In den Doppeln ließen sich Kirsa Utech und Alison Röpcke nichts vormachen und siegten mit 6:1, 6:2. Nur im letztlich bedeutungslosen Doppel von Marie Chikhi und Simone Wienbeck ging es etwas spannender zu, als nach 6:4, 5:7 im Match-Tiebreak des dritten Satzes (10:8) die Entscheidung fiel.

Knapp 100 Zuschauer hatten sich im Leistungszentrum des niedersächsischen Tennis-Verbandes eingefunden. "Dass die Mädels sich von dieser Begeisterung und dem Lärmpegel in der Halle nicht irritieren ließen, finde ich schon bemerkenswert", sagte Dieter Splettstößer. In der Sommersaison können die Damen sich dann wieder auf die eigenen Fans verlassen. Bei der derzeitigen Wetterlage erscheint es allerdings nicht unbedingt sicher, ob die Nordliga-Partien zum vorgesehenen Termin starten können.

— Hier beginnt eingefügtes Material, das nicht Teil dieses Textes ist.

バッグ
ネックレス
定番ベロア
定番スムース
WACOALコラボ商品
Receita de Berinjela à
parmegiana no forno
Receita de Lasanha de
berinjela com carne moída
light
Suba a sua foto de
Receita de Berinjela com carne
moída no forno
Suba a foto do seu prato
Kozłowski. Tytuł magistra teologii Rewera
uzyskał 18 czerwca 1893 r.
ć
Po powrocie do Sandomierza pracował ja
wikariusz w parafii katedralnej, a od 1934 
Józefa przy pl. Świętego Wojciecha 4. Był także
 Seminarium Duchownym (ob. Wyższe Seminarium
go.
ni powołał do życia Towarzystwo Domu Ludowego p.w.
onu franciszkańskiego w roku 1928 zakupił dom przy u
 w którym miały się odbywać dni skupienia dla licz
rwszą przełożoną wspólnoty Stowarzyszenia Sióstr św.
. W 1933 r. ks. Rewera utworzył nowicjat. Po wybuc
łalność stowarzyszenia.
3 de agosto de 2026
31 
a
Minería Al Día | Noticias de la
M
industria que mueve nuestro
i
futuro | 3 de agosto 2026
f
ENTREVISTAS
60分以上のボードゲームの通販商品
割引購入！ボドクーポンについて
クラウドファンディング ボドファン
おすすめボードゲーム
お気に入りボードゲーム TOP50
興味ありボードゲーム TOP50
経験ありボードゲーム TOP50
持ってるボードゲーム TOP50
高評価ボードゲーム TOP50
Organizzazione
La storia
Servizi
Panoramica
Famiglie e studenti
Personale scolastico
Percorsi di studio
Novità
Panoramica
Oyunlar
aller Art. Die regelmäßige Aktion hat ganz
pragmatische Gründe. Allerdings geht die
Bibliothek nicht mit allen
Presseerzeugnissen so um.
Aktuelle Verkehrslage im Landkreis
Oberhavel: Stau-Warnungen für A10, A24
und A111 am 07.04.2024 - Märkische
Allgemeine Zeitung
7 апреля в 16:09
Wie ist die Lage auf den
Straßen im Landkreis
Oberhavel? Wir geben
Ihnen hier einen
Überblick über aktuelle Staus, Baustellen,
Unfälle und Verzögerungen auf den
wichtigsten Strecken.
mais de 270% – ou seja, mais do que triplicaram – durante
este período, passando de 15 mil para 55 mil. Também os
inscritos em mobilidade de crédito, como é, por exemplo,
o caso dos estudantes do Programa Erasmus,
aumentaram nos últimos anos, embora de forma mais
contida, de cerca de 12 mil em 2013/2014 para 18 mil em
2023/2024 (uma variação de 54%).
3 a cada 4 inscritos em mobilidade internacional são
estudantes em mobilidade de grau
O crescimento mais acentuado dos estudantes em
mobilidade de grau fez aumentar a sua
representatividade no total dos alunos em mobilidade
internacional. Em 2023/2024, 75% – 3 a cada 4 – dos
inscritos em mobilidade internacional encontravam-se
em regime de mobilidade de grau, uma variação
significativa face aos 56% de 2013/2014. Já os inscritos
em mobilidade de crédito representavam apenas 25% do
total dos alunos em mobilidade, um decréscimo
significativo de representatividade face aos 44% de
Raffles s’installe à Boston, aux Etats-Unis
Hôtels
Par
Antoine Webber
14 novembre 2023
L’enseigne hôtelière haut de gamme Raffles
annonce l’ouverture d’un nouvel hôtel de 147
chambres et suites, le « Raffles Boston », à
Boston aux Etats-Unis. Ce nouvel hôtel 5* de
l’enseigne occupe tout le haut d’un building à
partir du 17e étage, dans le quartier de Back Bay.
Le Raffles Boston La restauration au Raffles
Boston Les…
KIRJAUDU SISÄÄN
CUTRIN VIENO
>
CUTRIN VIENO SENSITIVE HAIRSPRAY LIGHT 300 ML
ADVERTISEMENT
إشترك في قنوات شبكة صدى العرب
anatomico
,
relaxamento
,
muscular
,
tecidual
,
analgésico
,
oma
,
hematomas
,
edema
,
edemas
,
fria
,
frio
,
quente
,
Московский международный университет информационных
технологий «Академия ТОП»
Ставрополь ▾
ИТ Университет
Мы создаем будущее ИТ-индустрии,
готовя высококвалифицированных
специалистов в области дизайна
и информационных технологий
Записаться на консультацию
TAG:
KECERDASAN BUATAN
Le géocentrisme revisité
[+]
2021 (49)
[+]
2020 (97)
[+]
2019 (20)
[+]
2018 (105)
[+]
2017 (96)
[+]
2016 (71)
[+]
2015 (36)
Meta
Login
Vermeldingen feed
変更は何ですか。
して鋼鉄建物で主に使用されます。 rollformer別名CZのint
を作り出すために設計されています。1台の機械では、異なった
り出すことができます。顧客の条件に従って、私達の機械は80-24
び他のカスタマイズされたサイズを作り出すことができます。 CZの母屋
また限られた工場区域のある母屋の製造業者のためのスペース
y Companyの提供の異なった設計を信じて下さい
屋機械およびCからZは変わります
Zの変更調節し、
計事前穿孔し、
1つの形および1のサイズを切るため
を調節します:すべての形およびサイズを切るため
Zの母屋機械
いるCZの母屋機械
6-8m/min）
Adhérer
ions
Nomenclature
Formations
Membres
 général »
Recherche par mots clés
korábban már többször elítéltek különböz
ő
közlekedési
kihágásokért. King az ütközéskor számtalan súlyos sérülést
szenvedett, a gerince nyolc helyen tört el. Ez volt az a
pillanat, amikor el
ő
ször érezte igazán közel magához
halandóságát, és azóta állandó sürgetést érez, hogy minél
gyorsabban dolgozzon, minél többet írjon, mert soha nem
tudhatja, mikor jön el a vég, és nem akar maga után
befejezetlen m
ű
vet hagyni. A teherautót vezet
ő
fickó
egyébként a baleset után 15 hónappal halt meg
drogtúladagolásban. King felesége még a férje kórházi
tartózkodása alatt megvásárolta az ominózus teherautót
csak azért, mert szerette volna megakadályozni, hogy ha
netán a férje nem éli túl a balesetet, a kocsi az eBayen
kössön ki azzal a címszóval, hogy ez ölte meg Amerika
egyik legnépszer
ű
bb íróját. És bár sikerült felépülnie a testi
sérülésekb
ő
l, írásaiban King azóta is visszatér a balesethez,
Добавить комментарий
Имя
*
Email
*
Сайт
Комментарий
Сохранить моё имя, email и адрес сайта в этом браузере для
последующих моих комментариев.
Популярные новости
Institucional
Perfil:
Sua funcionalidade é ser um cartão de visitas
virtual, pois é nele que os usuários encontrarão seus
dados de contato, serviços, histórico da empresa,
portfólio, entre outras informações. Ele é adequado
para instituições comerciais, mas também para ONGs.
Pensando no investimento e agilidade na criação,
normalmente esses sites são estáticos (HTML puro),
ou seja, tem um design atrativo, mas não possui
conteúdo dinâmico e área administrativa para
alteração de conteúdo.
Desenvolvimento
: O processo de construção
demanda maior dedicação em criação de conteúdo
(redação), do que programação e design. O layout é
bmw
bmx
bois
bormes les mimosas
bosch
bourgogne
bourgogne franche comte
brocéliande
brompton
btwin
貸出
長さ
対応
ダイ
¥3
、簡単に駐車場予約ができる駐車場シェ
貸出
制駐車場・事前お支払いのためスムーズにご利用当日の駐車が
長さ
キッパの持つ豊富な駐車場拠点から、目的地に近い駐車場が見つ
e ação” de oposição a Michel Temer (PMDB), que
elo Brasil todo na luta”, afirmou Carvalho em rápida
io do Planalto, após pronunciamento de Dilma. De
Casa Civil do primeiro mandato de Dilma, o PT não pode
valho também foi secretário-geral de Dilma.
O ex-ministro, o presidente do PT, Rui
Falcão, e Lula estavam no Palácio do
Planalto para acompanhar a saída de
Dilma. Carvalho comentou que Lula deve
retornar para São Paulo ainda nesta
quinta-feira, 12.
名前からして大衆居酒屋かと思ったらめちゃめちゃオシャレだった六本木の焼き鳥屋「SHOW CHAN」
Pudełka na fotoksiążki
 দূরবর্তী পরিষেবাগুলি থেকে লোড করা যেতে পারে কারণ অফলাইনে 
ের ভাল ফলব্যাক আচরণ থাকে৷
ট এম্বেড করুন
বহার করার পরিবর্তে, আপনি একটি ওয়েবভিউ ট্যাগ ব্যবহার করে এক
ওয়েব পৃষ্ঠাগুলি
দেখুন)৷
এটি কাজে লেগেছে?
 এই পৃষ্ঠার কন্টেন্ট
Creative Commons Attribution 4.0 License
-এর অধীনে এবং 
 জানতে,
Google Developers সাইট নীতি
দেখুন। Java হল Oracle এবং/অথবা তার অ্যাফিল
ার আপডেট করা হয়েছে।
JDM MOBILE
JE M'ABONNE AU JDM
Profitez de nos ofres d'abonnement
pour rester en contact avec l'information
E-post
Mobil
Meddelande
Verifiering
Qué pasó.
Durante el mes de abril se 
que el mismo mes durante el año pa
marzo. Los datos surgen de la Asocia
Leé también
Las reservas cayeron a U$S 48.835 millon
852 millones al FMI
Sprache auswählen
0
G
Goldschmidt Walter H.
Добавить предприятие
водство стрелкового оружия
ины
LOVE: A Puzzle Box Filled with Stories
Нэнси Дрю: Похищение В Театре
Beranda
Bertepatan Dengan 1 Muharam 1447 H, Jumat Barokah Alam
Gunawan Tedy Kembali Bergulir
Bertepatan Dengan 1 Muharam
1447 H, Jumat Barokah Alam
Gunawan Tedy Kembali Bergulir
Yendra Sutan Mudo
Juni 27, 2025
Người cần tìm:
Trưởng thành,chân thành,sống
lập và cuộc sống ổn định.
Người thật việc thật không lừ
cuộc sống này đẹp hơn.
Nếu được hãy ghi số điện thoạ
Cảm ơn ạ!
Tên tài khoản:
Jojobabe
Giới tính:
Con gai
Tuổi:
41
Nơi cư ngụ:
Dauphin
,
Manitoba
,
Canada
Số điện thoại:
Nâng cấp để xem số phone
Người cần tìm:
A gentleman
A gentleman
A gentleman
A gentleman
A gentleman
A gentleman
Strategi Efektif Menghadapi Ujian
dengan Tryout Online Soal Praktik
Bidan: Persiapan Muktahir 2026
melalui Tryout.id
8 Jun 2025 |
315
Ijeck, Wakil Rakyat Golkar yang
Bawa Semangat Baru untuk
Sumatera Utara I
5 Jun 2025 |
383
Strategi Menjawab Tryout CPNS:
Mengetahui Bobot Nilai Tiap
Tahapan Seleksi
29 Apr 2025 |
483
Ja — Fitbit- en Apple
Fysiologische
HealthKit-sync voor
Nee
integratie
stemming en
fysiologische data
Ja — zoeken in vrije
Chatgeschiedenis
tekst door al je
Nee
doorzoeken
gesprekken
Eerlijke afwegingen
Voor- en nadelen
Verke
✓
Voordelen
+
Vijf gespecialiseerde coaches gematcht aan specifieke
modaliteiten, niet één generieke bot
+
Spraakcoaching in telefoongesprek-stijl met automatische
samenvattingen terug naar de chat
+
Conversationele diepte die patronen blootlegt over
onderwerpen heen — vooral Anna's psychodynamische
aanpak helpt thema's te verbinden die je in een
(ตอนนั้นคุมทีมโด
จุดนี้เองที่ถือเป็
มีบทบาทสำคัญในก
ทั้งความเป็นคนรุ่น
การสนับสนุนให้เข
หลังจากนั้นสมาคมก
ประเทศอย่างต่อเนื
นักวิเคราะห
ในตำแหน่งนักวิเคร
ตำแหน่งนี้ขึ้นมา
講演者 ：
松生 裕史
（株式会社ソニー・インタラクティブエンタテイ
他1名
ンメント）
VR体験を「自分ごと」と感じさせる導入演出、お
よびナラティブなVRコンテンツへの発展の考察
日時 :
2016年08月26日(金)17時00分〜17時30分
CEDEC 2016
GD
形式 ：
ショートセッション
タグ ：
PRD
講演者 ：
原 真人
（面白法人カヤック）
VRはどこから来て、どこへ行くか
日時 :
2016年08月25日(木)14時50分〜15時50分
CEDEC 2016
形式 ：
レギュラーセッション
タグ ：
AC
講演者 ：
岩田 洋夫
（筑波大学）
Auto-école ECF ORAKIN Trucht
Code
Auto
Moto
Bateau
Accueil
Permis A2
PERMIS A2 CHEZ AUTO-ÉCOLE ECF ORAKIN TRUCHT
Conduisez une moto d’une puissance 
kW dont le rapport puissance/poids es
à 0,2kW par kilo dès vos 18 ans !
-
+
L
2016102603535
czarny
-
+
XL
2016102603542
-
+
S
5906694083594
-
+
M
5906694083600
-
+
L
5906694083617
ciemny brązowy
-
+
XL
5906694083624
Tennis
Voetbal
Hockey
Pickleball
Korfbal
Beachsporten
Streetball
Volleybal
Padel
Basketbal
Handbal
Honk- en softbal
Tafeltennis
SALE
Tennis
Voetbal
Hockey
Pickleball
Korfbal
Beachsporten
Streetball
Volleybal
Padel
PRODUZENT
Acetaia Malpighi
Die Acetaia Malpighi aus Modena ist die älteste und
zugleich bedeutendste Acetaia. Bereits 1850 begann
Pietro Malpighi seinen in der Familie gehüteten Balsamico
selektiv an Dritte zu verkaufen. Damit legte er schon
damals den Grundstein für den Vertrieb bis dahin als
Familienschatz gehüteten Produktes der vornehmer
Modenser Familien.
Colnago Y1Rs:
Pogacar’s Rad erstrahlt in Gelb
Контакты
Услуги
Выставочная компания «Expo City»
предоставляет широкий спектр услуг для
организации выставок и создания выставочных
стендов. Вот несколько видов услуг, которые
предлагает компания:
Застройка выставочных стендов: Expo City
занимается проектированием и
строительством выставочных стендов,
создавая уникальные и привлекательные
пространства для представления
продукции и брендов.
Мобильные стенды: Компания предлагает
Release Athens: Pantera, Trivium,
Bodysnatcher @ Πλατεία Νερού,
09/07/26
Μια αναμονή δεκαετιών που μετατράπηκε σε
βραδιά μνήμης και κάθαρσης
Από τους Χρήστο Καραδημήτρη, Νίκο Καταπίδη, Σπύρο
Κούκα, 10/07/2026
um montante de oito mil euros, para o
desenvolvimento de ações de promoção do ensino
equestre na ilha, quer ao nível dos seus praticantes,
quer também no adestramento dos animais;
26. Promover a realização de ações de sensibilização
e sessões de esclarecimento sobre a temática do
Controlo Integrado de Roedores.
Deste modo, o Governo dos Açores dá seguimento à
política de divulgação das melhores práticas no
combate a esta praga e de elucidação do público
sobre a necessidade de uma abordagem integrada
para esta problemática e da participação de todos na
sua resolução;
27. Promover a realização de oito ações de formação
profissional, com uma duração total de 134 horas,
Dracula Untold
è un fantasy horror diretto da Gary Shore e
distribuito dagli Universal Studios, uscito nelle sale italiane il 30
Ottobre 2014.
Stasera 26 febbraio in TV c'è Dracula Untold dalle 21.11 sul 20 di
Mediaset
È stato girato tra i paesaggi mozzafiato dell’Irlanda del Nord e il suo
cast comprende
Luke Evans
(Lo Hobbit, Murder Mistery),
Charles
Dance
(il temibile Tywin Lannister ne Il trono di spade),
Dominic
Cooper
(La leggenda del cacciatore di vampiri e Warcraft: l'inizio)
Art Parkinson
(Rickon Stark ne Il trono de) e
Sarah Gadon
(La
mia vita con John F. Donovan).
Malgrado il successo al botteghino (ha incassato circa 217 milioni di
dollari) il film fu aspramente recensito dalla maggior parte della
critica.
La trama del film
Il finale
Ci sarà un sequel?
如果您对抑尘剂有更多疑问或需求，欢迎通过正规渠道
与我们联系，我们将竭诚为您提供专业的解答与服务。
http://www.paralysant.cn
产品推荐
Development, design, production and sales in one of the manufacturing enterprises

Wenn der Schnee weggetaut ist, muss erst einmal der Frost komplett aus dem Boden weichen. Bis zum 12. April soll die Anlage am Ahrenloher Weg neu herausgeputzt und fertiggestellt sein. Danach werden die sechs Plätze noch etwa eine Woche gewalzt. Die Mannschaftsmitglieder selbst treffen sich in der letzten April-Woche bei einem Trainingscamp auf der Anlage, um sich den letzten Feinschliff für die Nordliga anzueignen. Prisdorf tritt in einer Siebener-Staffel an, hat folglich sechs Partien zu bestreiten. Gegner sind neben GW Gifhorn noch Rot-Weiss Wahlstedt II, TC an der Schirnau, der Club an der Alster, TSV Havelse und Rot-Weiß Bremen.